(SUPPLIED RECORDS Opens)
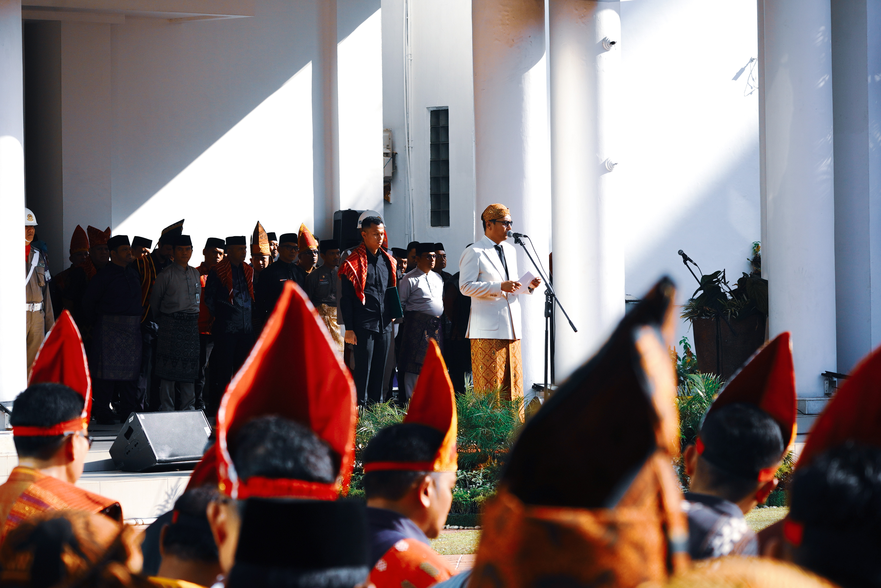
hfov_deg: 41.1
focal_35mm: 48
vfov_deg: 28.1
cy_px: 294
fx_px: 1175
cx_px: 440
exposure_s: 1/1250
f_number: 4
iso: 200
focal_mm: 32
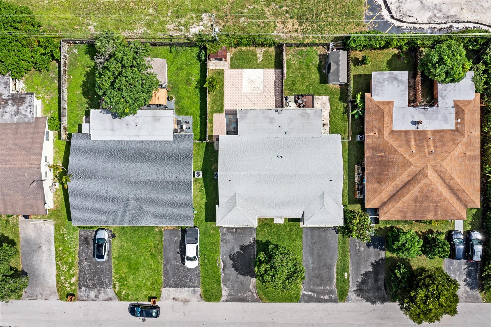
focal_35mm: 28
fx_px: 382
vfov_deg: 46.4
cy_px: 164
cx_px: 246
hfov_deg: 65.5
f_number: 5
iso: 100
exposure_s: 1/800
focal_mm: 10.26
(SUPPLIED RECORDS Closes)
▸ **INSTRUCTIONS FOR THE TASK**
Pictures are to be left out. Otherwise, copy the material above exactly.

▸ **RESULT OF THE TASK**
hfov_deg: 41.1
focal_35mm: 48
vfov_deg: 28.1
cy_px: 294
fx_px: 1175
cx_px: 440
exposure_s: 1/1250
f_number: 4
iso: 200
focal_mm: 32
focal_35mm: 28
fx_px: 382
vfov_deg: 46.4
cy_px: 164
cx_px: 246
hfov_deg: 65.5
f_number: 5
iso: 100
exposure_s: 1/800
focal_mm: 10.26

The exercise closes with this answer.